Who is the plan for?
This program should be used for an athlete who is coming off the couch! No prerequisites required!
This program is a basic plan to get you to complete a sprint distance triathlon with the confidence that you can complete the race without difficulty.
This program is very basic and is a ‘get me by’ type of program.
The schedule consists of 3 workouts per week in each sport, 2 days of strength training and core work too. The maximum volume is around 7 hours per week
You should be able to swim at least 25 yards straight. You should be able to bike at least 15 minutes and run at least 5-8 minutes It’s ok if you have to use the run/walk method for the running (more on that below).
Rate of perceived exertion (RPE) training
This plan uses RPE zones for intensity specific training. See 'Related Links' at bottom for testing protocol and how to determine and setup your RPE zones.
RPE vs HR training for a 'Couch-to-Sprint' plan
I think RPE is the way to go. With bigger people or the out-of-shape, my experience is that they need to ditch the HRM on the run as the HR is out of control. Once they are running for 3-6 months, then they can use a HRM. Even for myself, this time of year, when I am starting to get back into a training groove, I don’t use a HRM. The numbers don’t mean anything since I am going to run my normal effort but the pace will be slow, and the HR will be high. After a few weeks, everything comes back around to normal and I can put the HRM back on.
If you have a swimming background and you want to add distance or repetitions to the workouts, you are more than welcome to do that.
If you already excel in one of the sports
If you have a cycling or running background and feel the need to add volume to the program, you are welcome to do that as well.
If you are deficient in the sports
On the opposite extreme if you feel as though you need help in one area or the other, you may want to drop a workout that you are strong in, and add an extra where you are weaker.
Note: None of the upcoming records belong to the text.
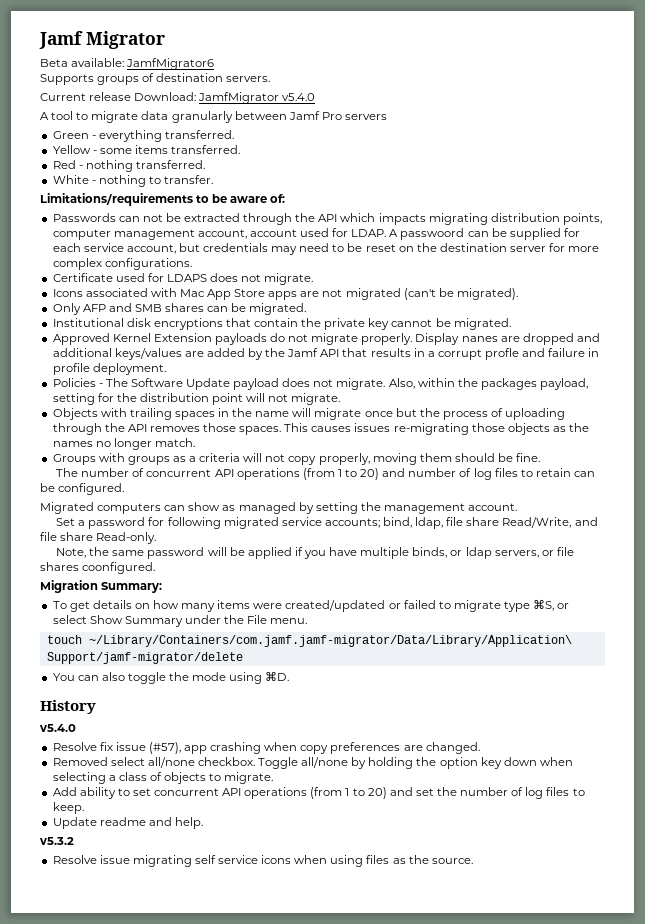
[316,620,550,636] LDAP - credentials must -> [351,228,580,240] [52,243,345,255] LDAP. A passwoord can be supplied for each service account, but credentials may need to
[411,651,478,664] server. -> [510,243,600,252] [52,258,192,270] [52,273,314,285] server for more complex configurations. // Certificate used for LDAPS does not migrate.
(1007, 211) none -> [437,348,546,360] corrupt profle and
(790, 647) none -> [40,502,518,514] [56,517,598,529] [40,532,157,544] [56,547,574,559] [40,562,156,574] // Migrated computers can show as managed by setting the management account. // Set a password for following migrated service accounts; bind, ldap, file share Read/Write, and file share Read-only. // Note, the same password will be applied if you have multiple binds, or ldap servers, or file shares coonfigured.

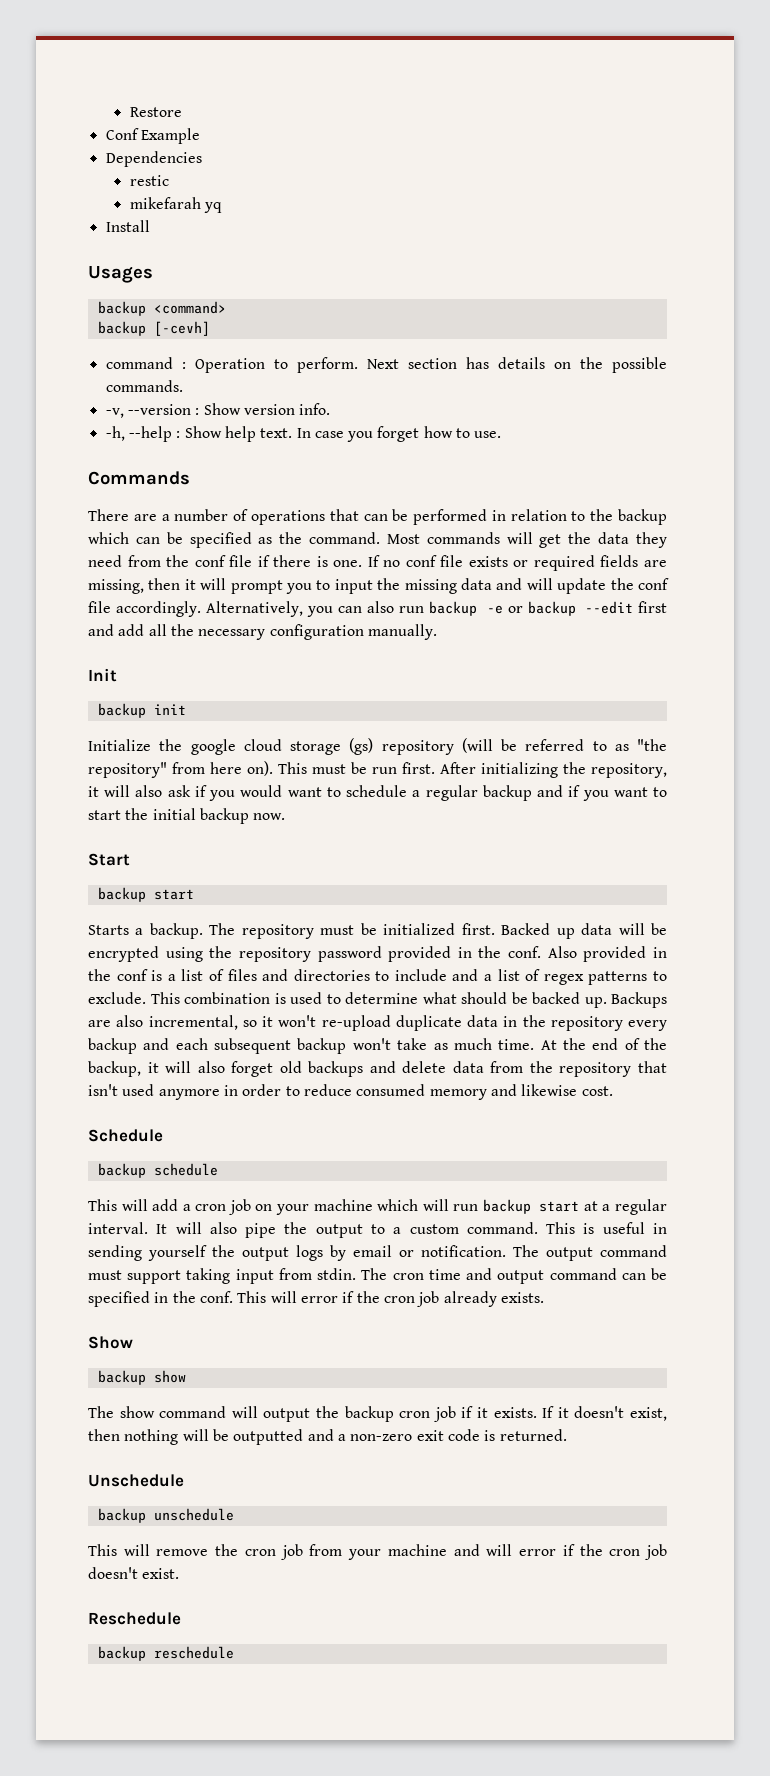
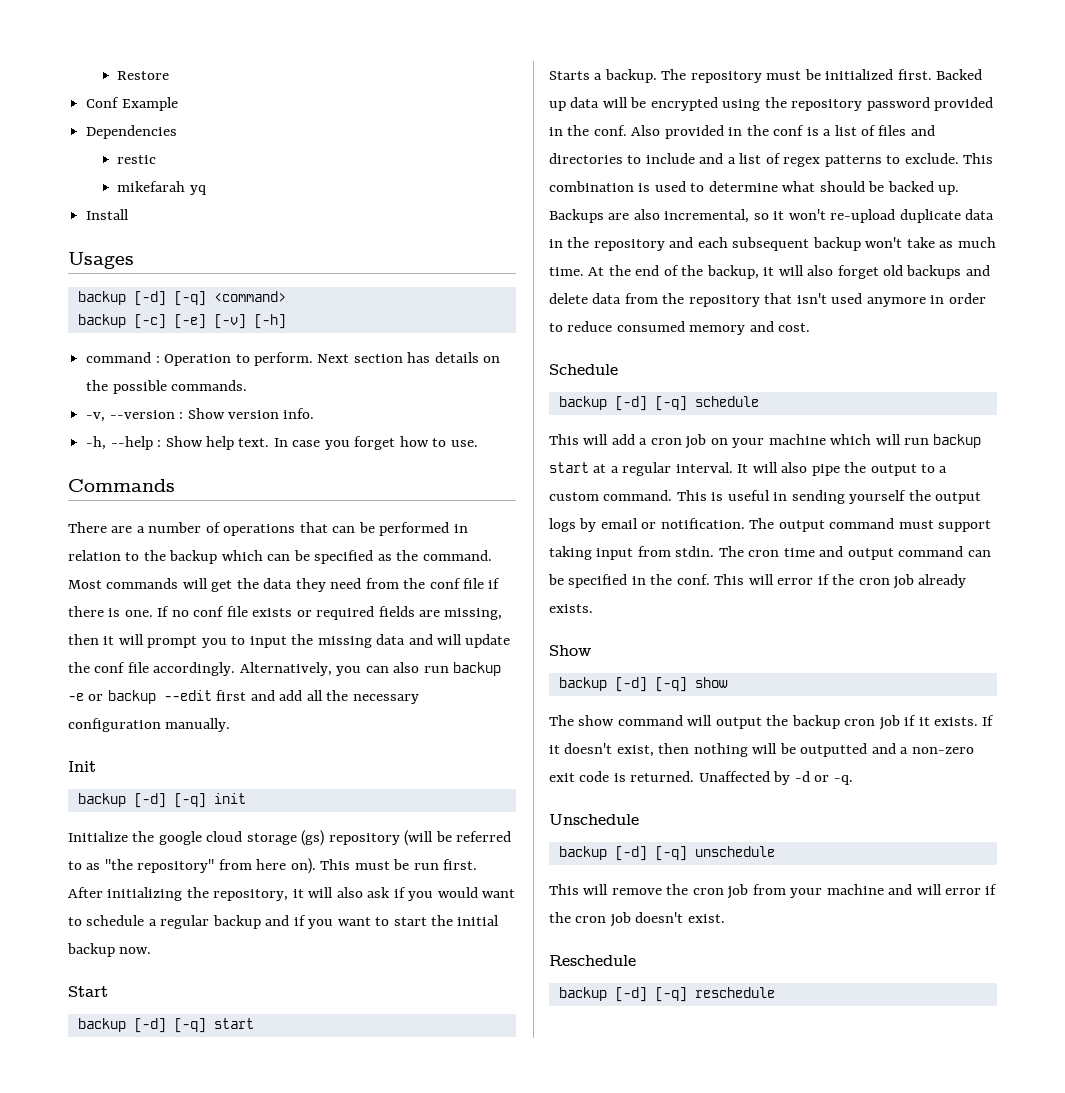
(146, 308) none -> [133,291,206,306] [-d] [-q]
[153,321,210,336] [-cevh] -> [133,314,286,329] [-c] [-e] [-v] [-h]
(146, 710) none -> [133,793,206,808] [-d] [-q]
(146, 894) none -> [133,1018,206,1033] [-d] [-q]
[628,1020,667,1031] [88,1038,137,1054] every backup -> (665, 245) none
[521,1084,578,1096] likewise -> (774, 326) none
(146, 1170) none -> [614,396,687,411] [-d] [-q]
(146, 1377) none -> [614,677,687,692] [-d] [-q]
(567, 1435) none -> [698,771,853,785] Unaffected by -d or -q.
(146, 1515) none -> [614,846,687,861] [-d] [-q]
(146, 1653) none -> [614,987,687,1002] [-d] [-q]

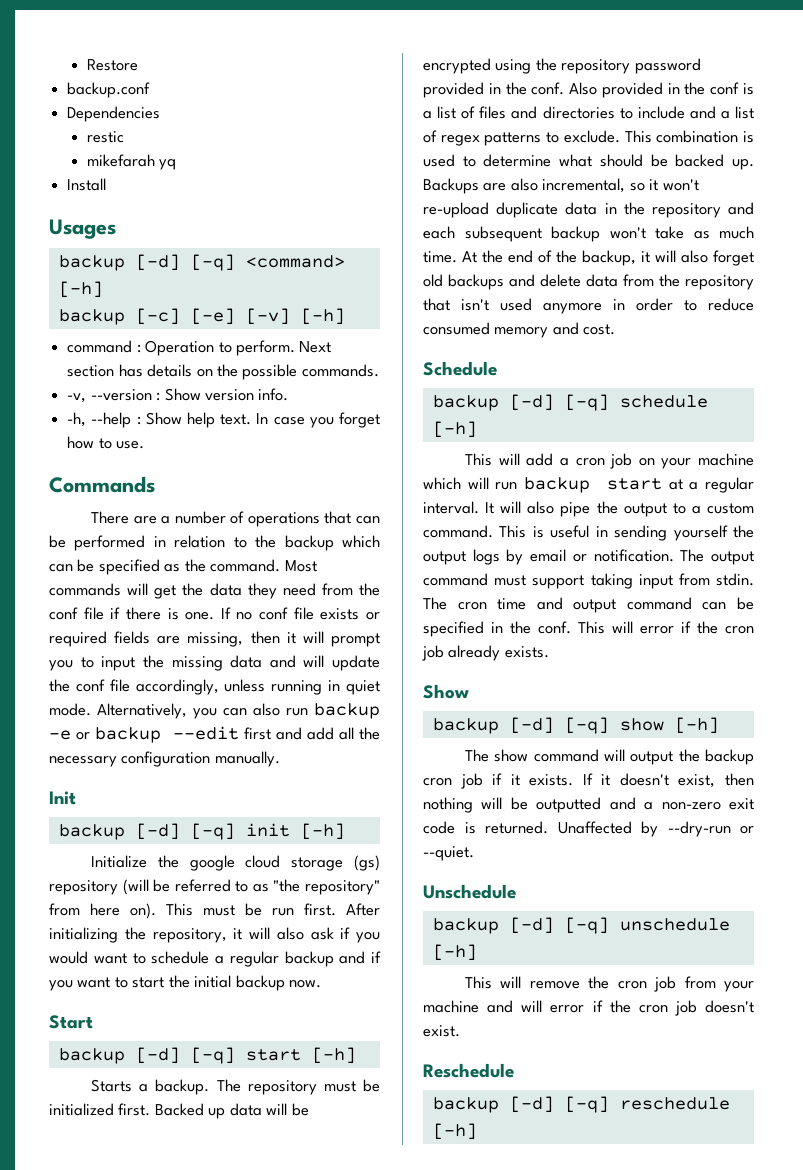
[86,97,178,111] Conf Example -> [67,82,151,98] backup.conf
(286, 296) none -> [58,281,103,298] [-h]
[153,662,236,676] accordingly. -> [135,679,380,695] [49,703,91,716] accordingly, unless running in quiet mode.
(246, 798) none -> [300,823,345,840] [-h]
(254, 1023) none -> [311,1047,356,1064] [-h]
(759, 401) none -> [432,421,477,438] [-h]
(728, 682) none -> [674,717,719,734] [-h]
[794,771,853,785] -d or -q. -> [667,821,754,837] [423,846,474,861] --dry-run or --quiet.
(775, 851) none -> [432,944,477,961] [-h]
(775, 992) none -> [432,1123,477,1140] [-h]

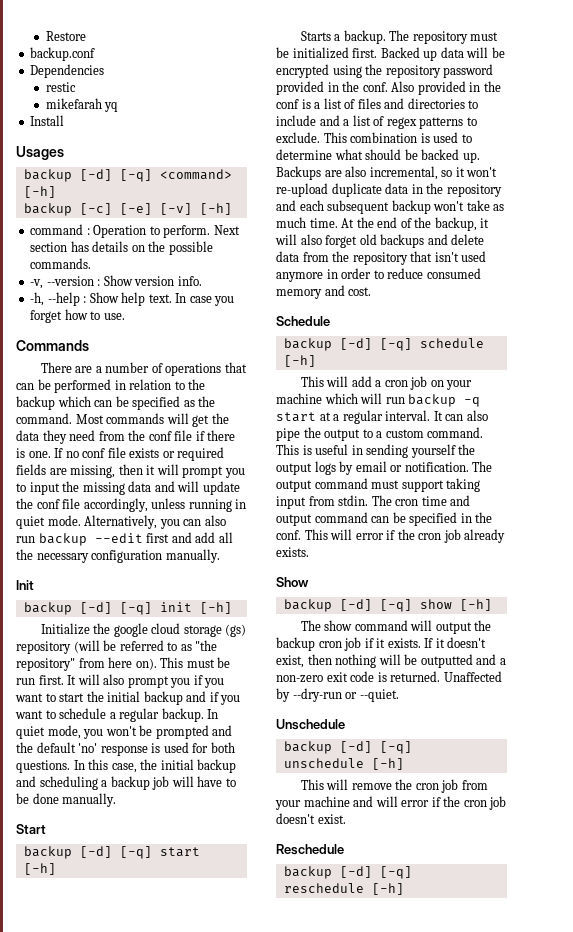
[49,727,161,743] -e or backup -> (87, 539) none
[346,903,380,916] [49,927,380,943] [49,951,366,967] After initializing the repository, it will also ask if you would want to schedule a regular backup and -> [67,674,191,688] It will also prompt you
[289,980,322,988] now. -> [186,691,241,705] [15,708,219,722] [16,725,233,739] [16,742,235,756] [16,759,237,773] [16,776,236,790] [16,793,117,807] and if you want to schedule a regular backup. In quiet mode, you won't be prompted and the default 'no' response is used for both questions. In this case, the initial backup and scheduling a backup job will have to be done manually.
(591, 485) none -> [464,397,481,407] -q
[500,501,522,513] will -> [445,414,464,421] can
If you feel the need to add a swim lesson in place of a swim workout on the schedule, by all means take the swim lesson and don’t feel the need to make up the missed swim workout.
If you can complete both the swim and bike workouts, but you are a weak runner and you need to use a walk/run plan that is perfectly ok. I have many runners who use an 8/2 method. This is where the athlete runs for 8 minutes and walks for 2, getting their RPE back down. I have had marathoners use this method that run in the 3:00 range for 26.2 miles, so don’t feel like you are less of a runner if you use this method. ?
Weight Training and Core Strength
The program that I am using this time around is adapted from The Training Bible and has been tweaked to include some exercises that I think are important. The program should be fairly balanced between core and strength training.
Good Luck in your Sprint Distance Triathlon!